96’s solution to this problem was flashbacks. Here, we are just stuck in Mohana’s apartment and yet, we know nothing about the house. The predominantly static camera doesn’t even give us an outline of the house in which we spend more than an hour. From whatever we get of the house, it seems bereft of character.

The actual story of the film arrives towards the interval when Gowri Shankar dies in Mohana’s house and their discreet meeting becomes the talk of the town. Police, neighbours, media, and even her daughter questions the morals of Mohana except for Seetha, who gets it. Here, the film takes a Pokkisham turn. The meeting of Mohana and Seetha, which was the only respite in this tiring film, was reminiscent of the phone conversation between Nadira (Padmapria) and Lenin’s wife (Anupama Kumar) from Cheran’s underrated film. But Pokkisham defines the relationship between Nadira and Lenin. With MR Bharathi’s film, it gets muddled.
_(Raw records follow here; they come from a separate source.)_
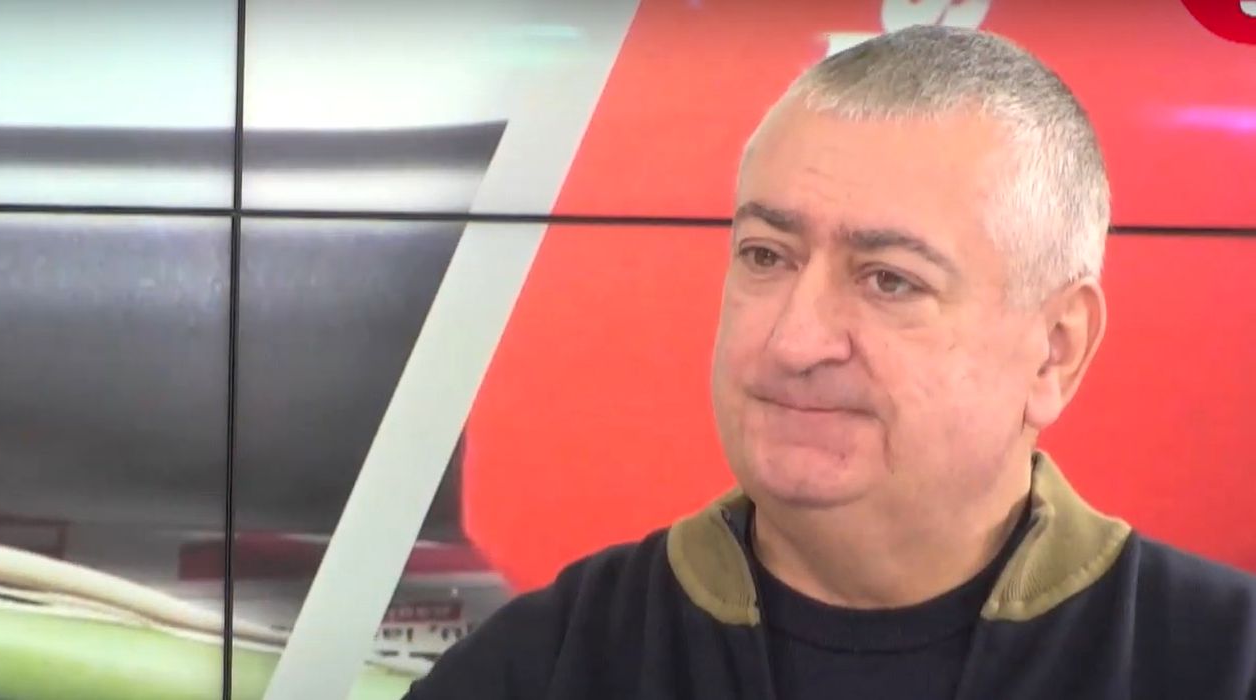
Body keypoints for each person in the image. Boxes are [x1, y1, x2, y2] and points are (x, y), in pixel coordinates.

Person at [403, 25, 1256, 700]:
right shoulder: (544, 666)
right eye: (766, 256)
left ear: (1054, 350)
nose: (793, 341)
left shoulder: (1220, 662)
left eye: (889, 279)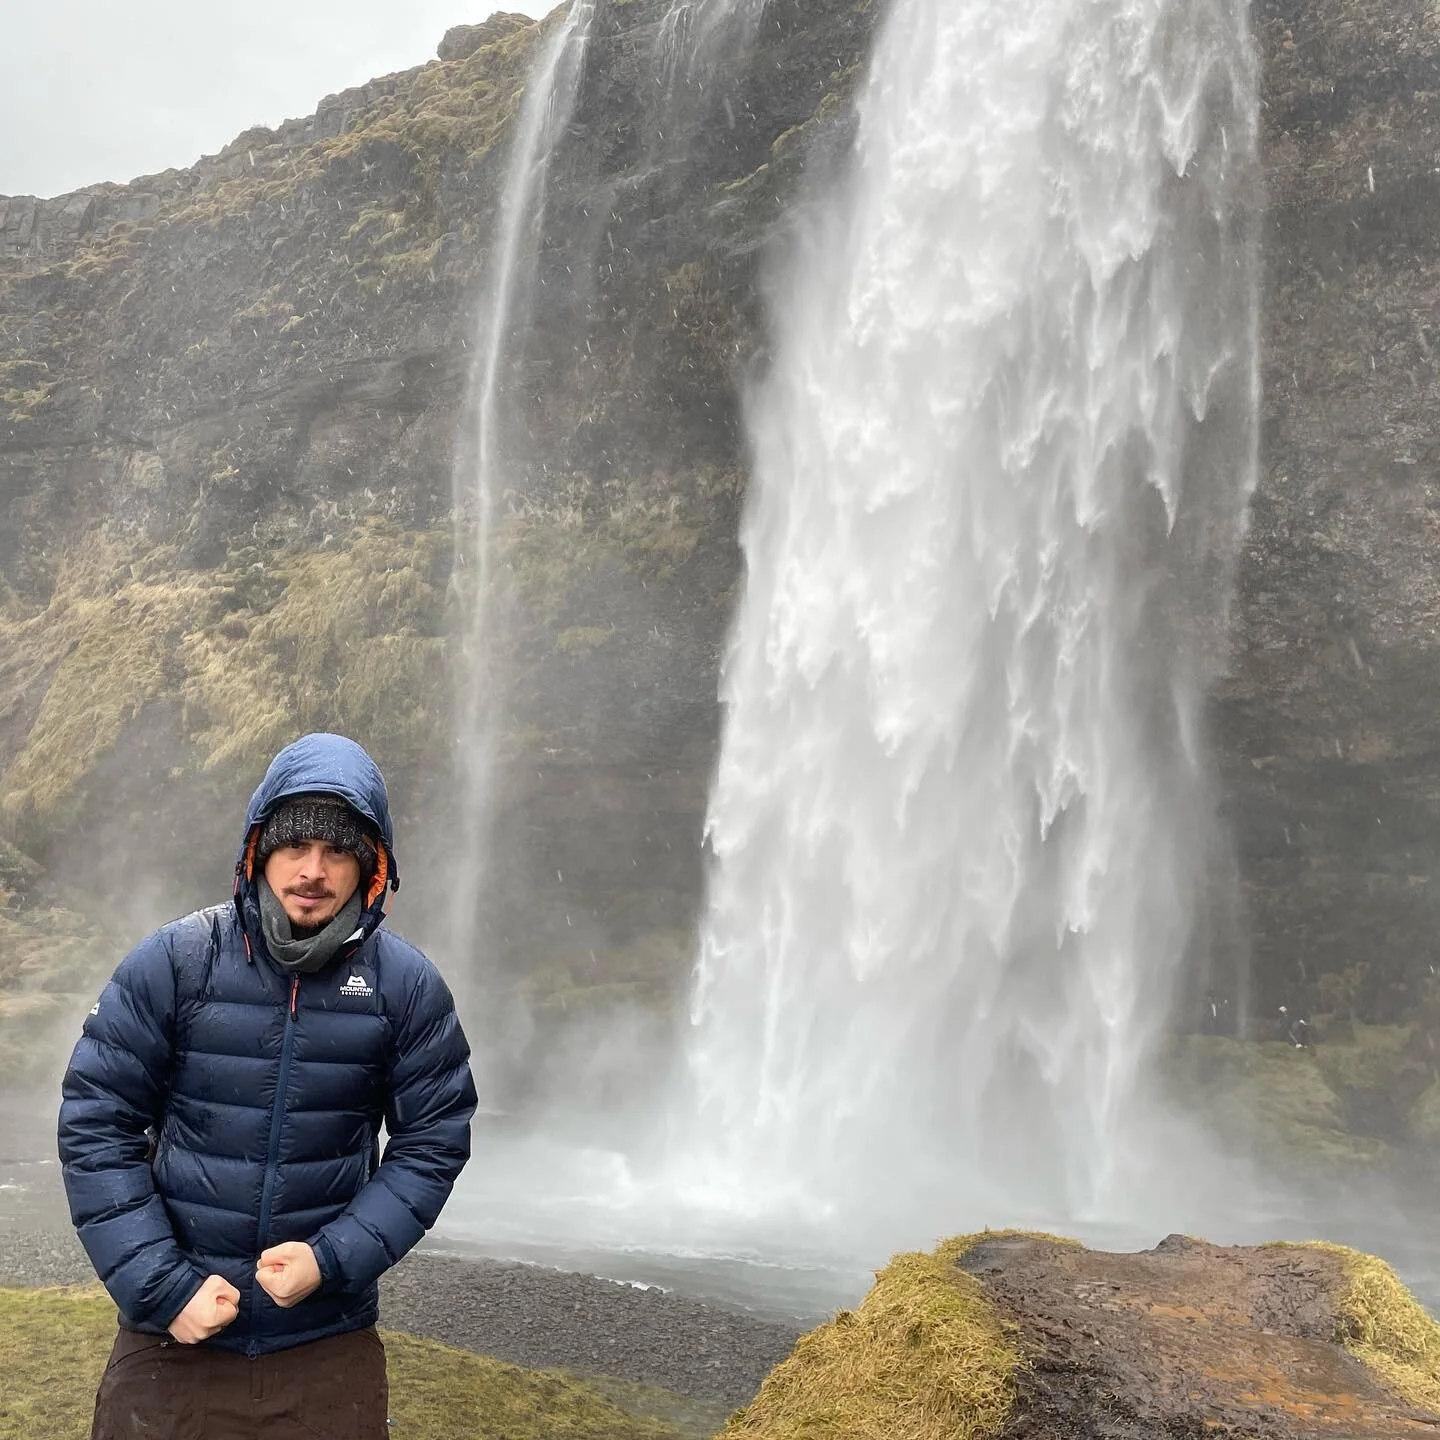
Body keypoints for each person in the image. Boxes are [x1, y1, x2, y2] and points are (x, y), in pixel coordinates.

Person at [58, 732, 477, 1440]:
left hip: (325, 1337)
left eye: (338, 850)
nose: (313, 870)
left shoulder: (405, 988)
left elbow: (433, 1141)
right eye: (295, 845)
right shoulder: (178, 961)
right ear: (258, 849)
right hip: (173, 1337)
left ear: (370, 869)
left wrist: (333, 1259)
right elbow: (96, 1120)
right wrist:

Seetha refers to it as ‘friendship’, but the audience knows there was romantic tension between Gowri and Mohana.

With heavyweights like Prakashraj, Revathi, Nasser, and Archana, the performances alone should have saved the film but when the director’s dialogues leave no room for expression, even the veterans can only do so much. Yet, the film tries to appeal to your heart. Bharathi’s thoughts are modern but his film is not. The film means well. It has good intentions, but good intentions don’t always make good cinema.